■ TASK INSTRUCTIONS
Copy out all the lines of the data precisely, omitting any pictures.

■ DATA UNDER STUDY
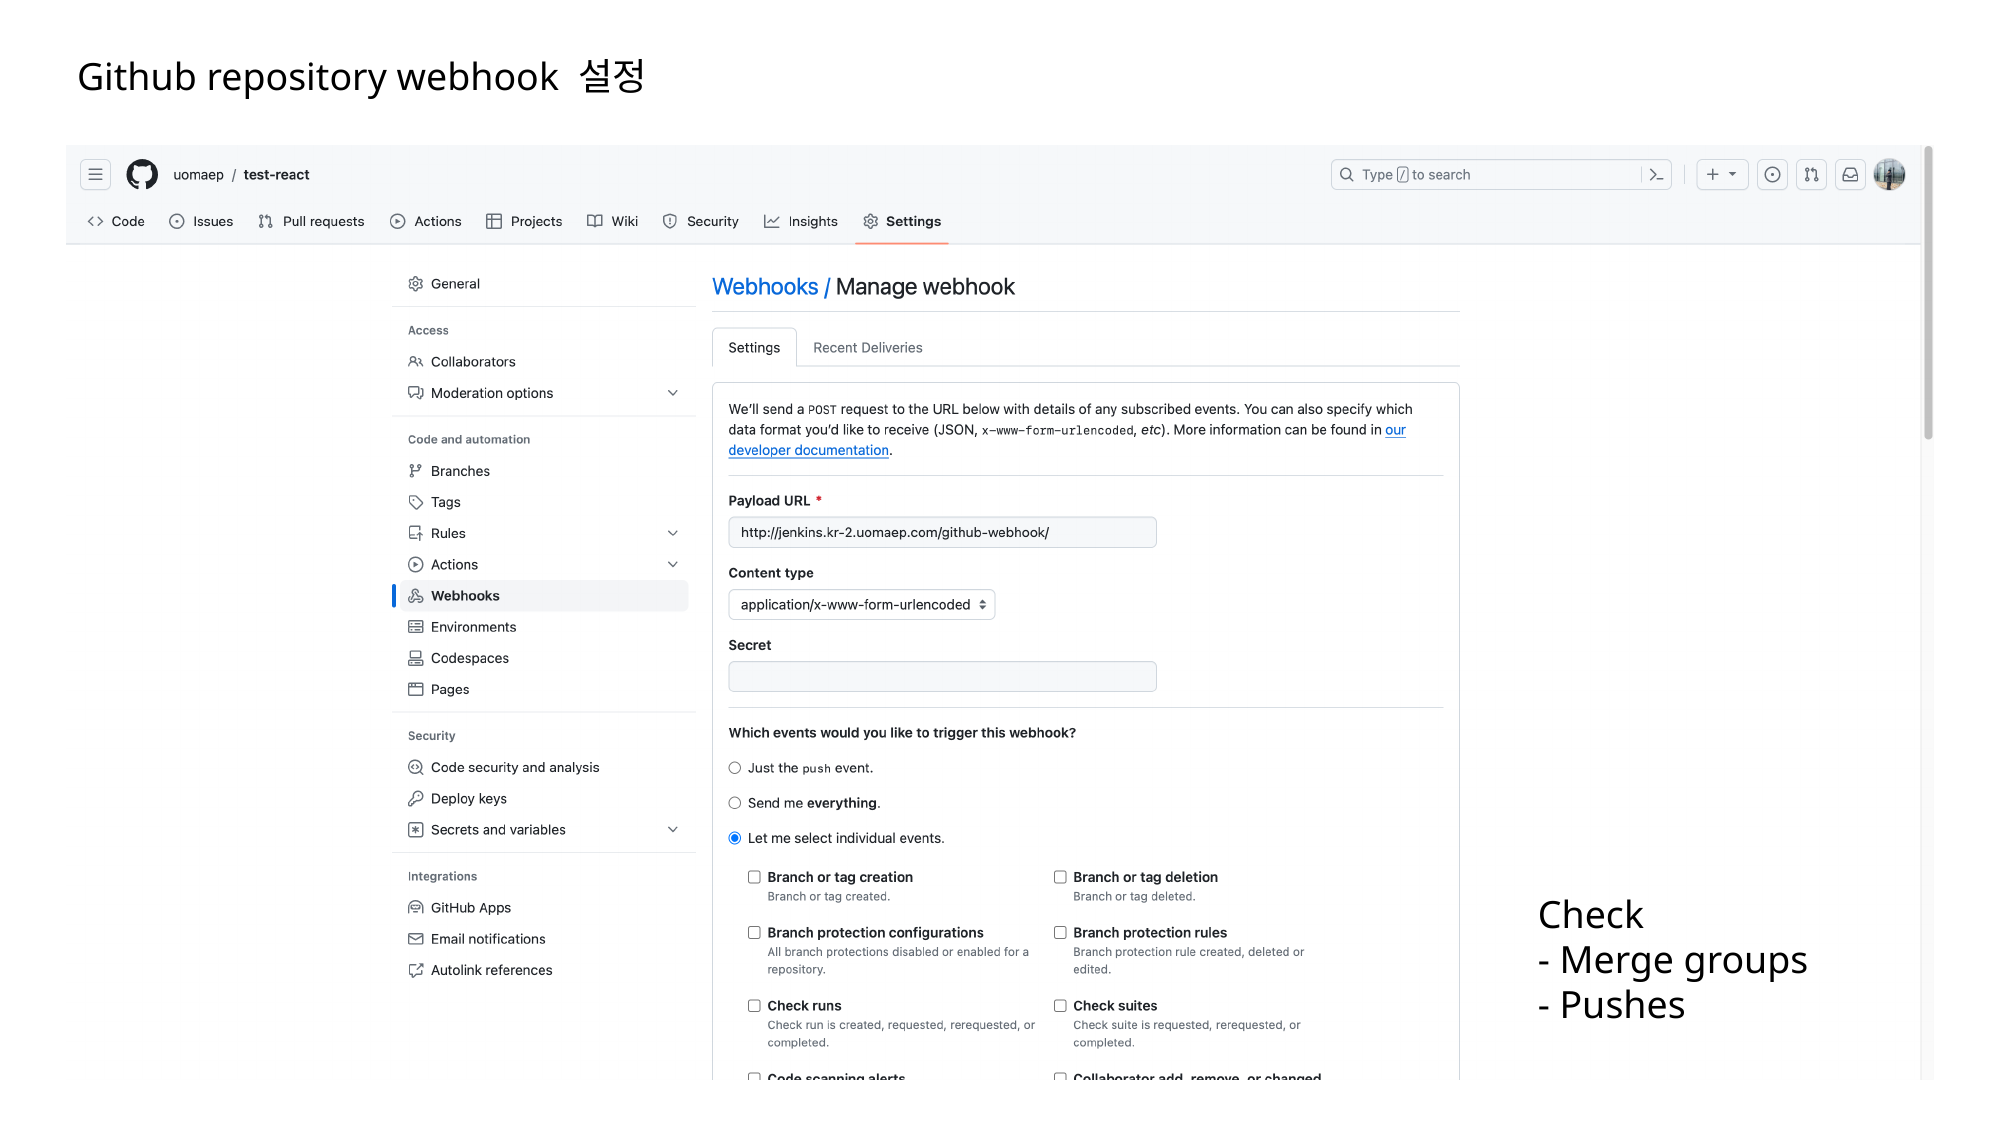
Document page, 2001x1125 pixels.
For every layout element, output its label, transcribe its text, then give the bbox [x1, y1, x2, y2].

picture [66, 145, 1934, 1080]
text_box Github repository webhook 설정 [62, 45, 663, 106]
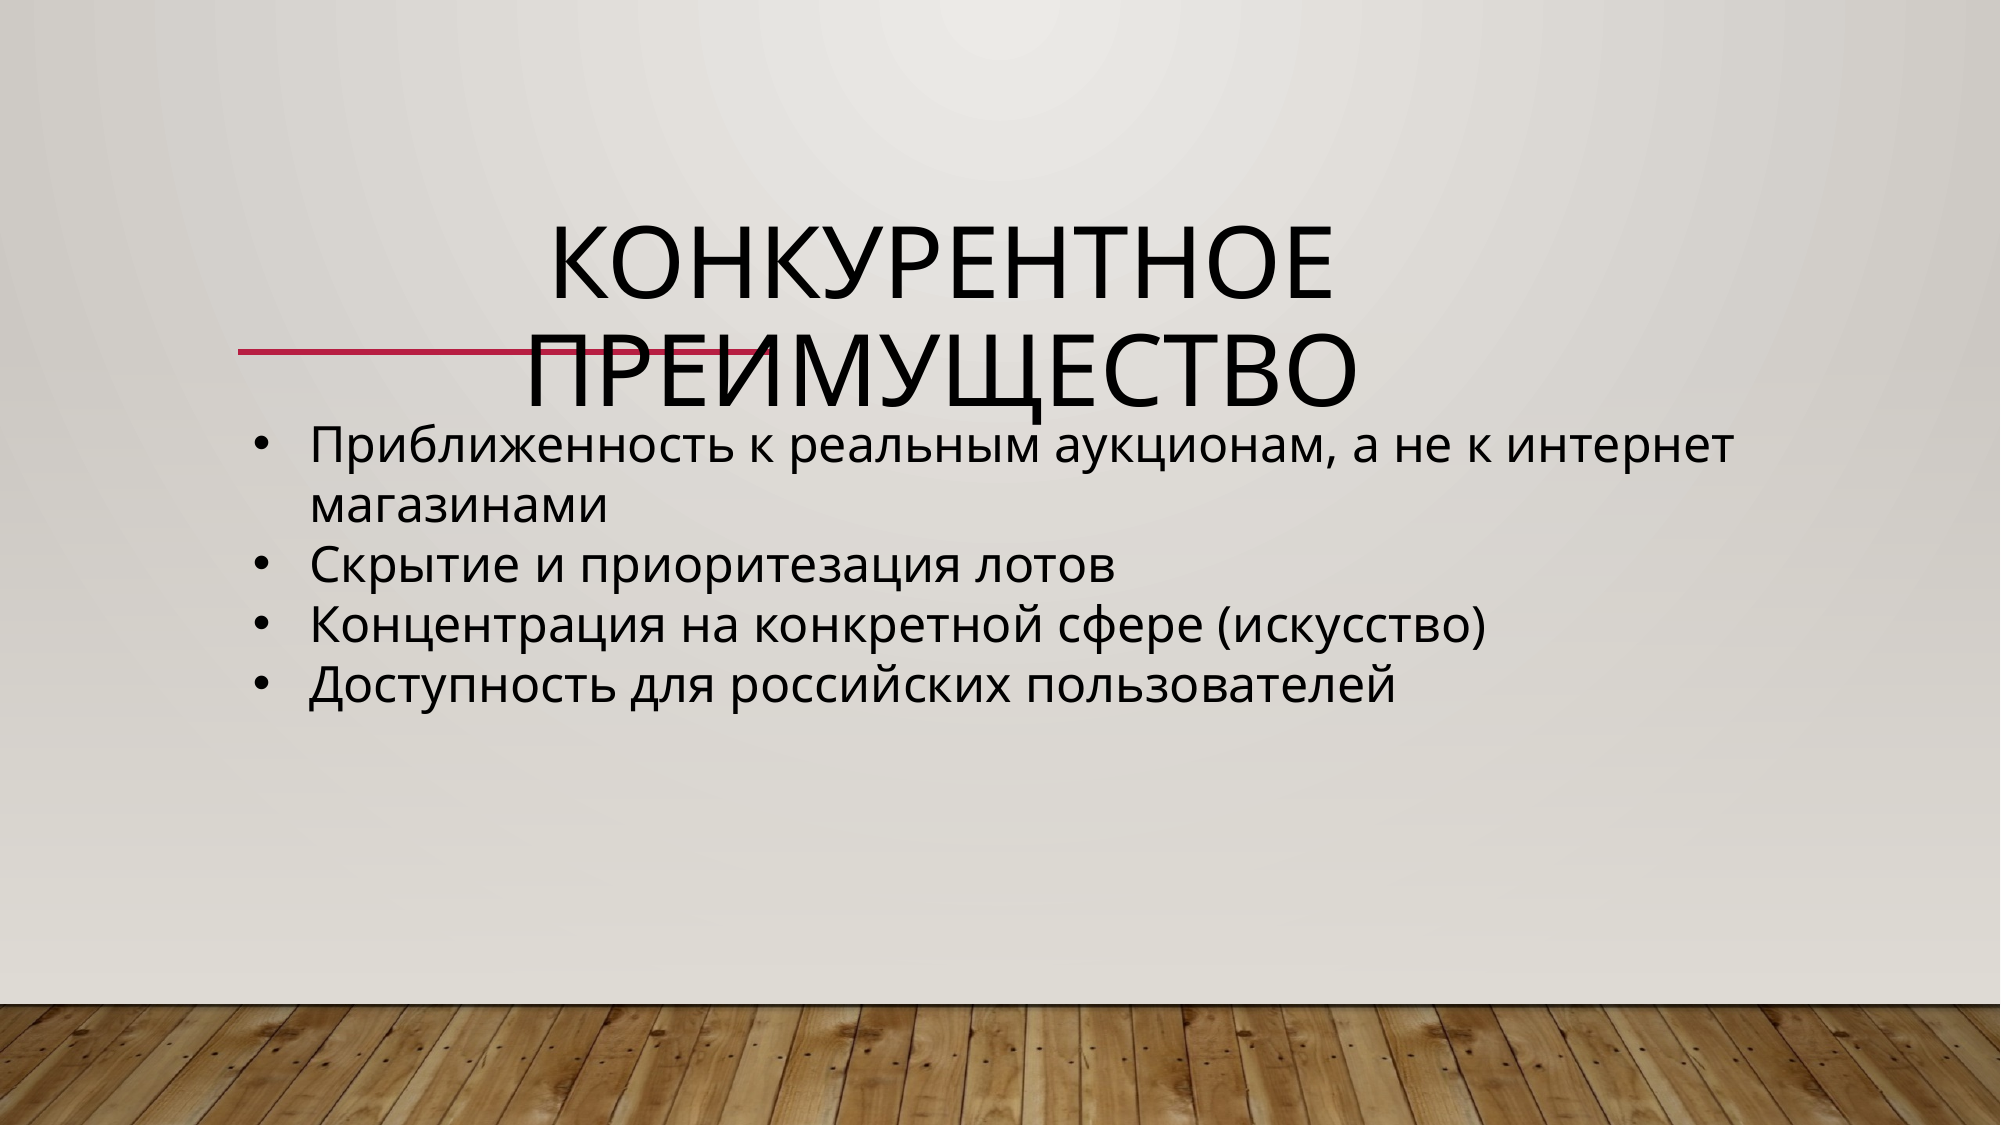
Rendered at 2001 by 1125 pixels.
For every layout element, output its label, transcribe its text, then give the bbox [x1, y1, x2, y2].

■ REPLY
Document page, 2001x1125 pixels.
For every layout element, output its label, transcribe its text, then give the bbox [x1, y1, x2, y2].

picture [66, 145, 1934, 1080]
text_box Github repository webhook 설정 [62, 45, 663, 106]
Rendered at 2001 by 1125 pixels.
For every layout element, output its label, transcribe its text, then give the bbox [x1, y1, x2, y2].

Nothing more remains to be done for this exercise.